### Exercise aim
Your copy should match the listing below word for word, with no images in it.
*** Collected data ***
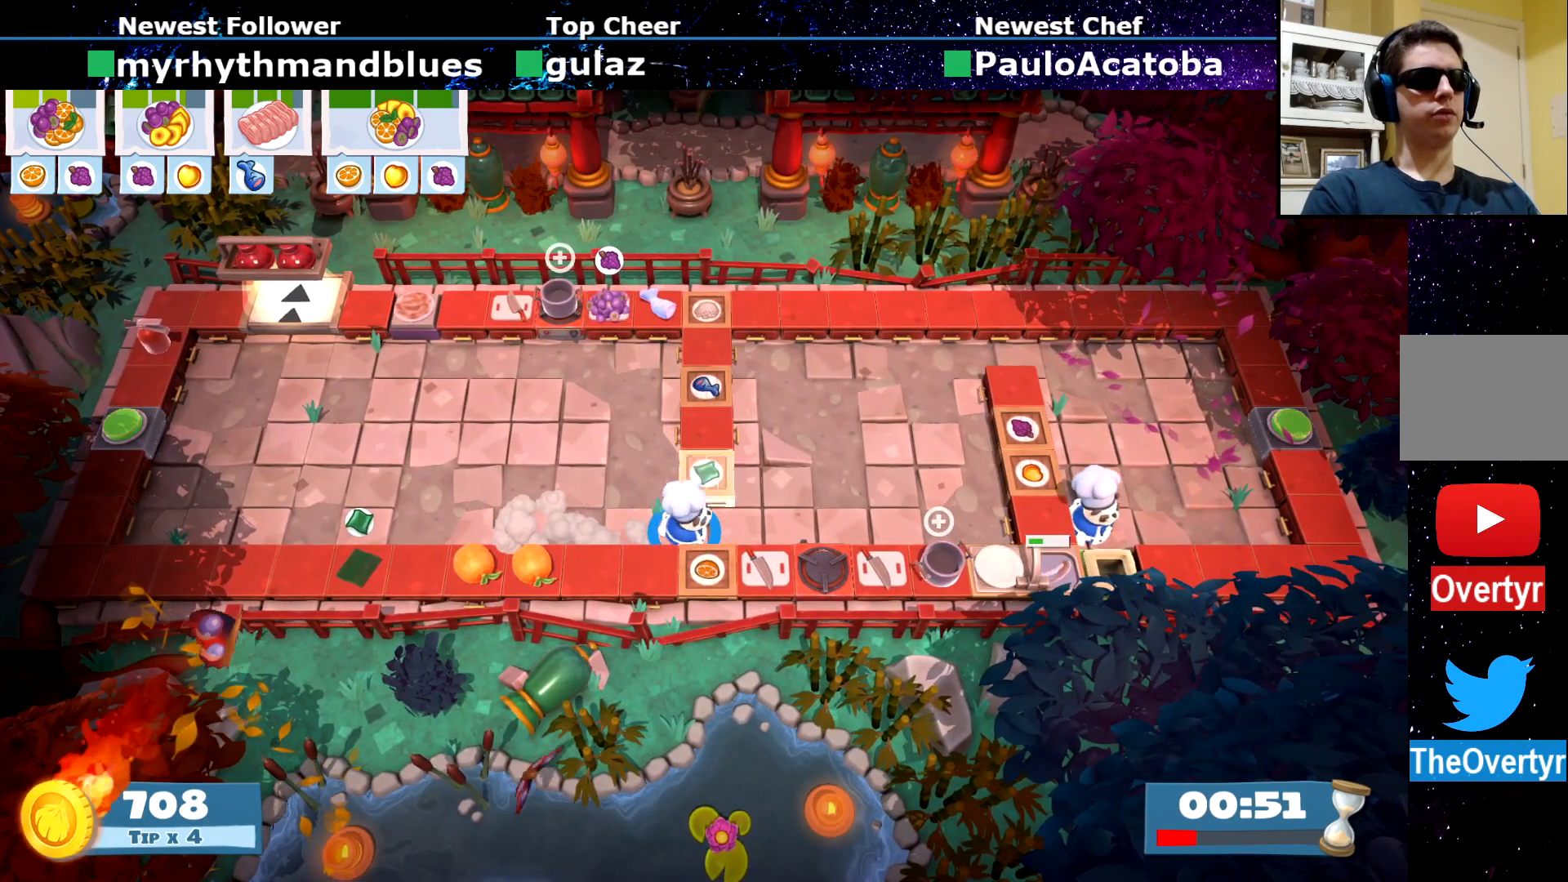
{"buttons": ["CROSS"], "left_stick": "left", "events": [[67, "CROSS", "down"], [67, "left_stick", "down"], [150, "CROSS", "up"], [167, "left_stick", "left"], [500, "CROSS", "down"]]}
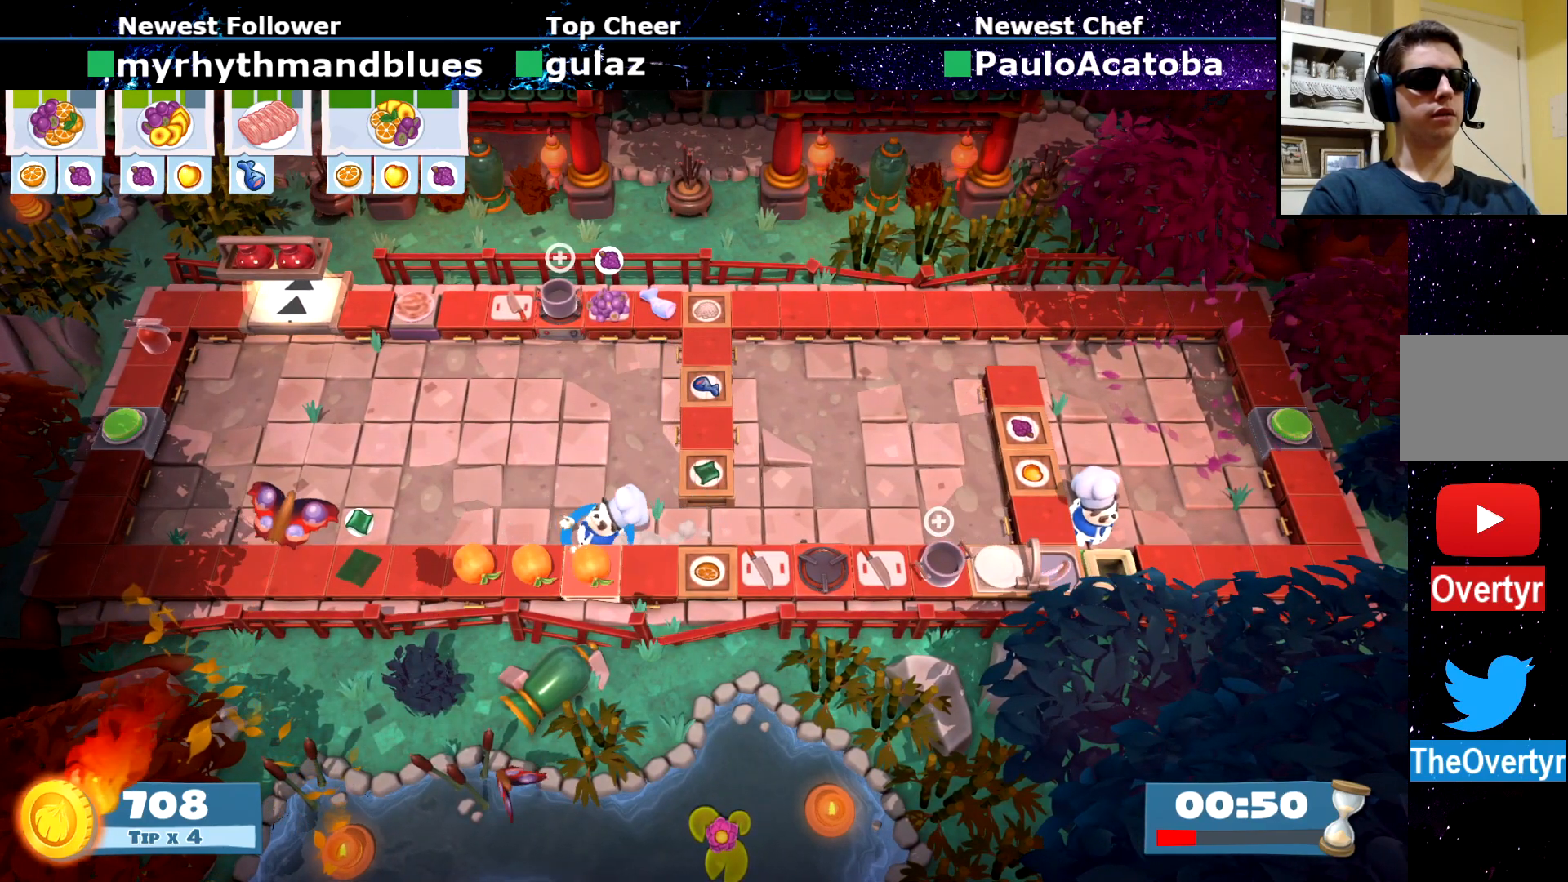
{"buttons": [], "left_stick": "left", "events": [[84, "CROSS", "up"], [100, "CIRCLE", "down"], [251, "CIRCLE", "up"]]}
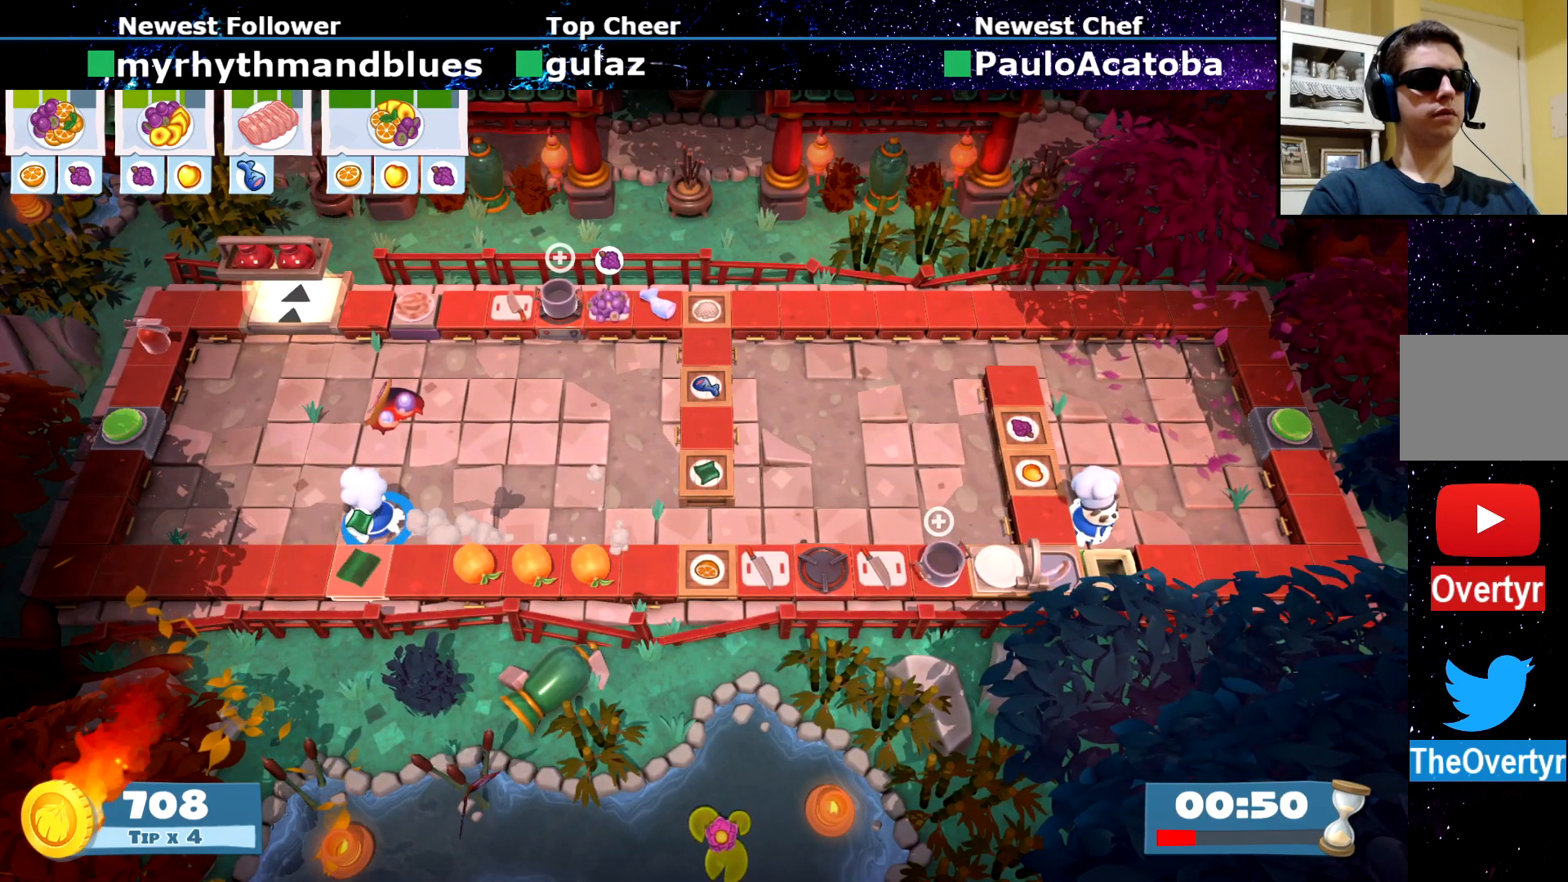
{"buttons": [], "left_stick": "left", "events": [[17, "CIRCLE", "down"], [17, "left_stick", "up-left"], [84, "CIRCLE", "up"], [484, "left_stick", "left"]]}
*** End of Collected data ***
### Exercise response
{"buttons": ["CROSS"], "left_stick": "left", "events": [[67, "CROSS", "down"], [67, "left_stick", "down"], [150, "CROSS", "up"], [167, "left_stick", "left"], [500, "CROSS", "down"]]}
{"buttons": [], "left_stick": "left", "events": [[84, "CROSS", "up"], [100, "CIRCLE", "down"], [251, "CIRCLE", "up"]]}
{"buttons": [], "left_stick": "left", "events": [[17, "CIRCLE", "down"], [17, "left_stick", "up-left"], [84, "CIRCLE", "up"], [484, "left_stick", "left"]]}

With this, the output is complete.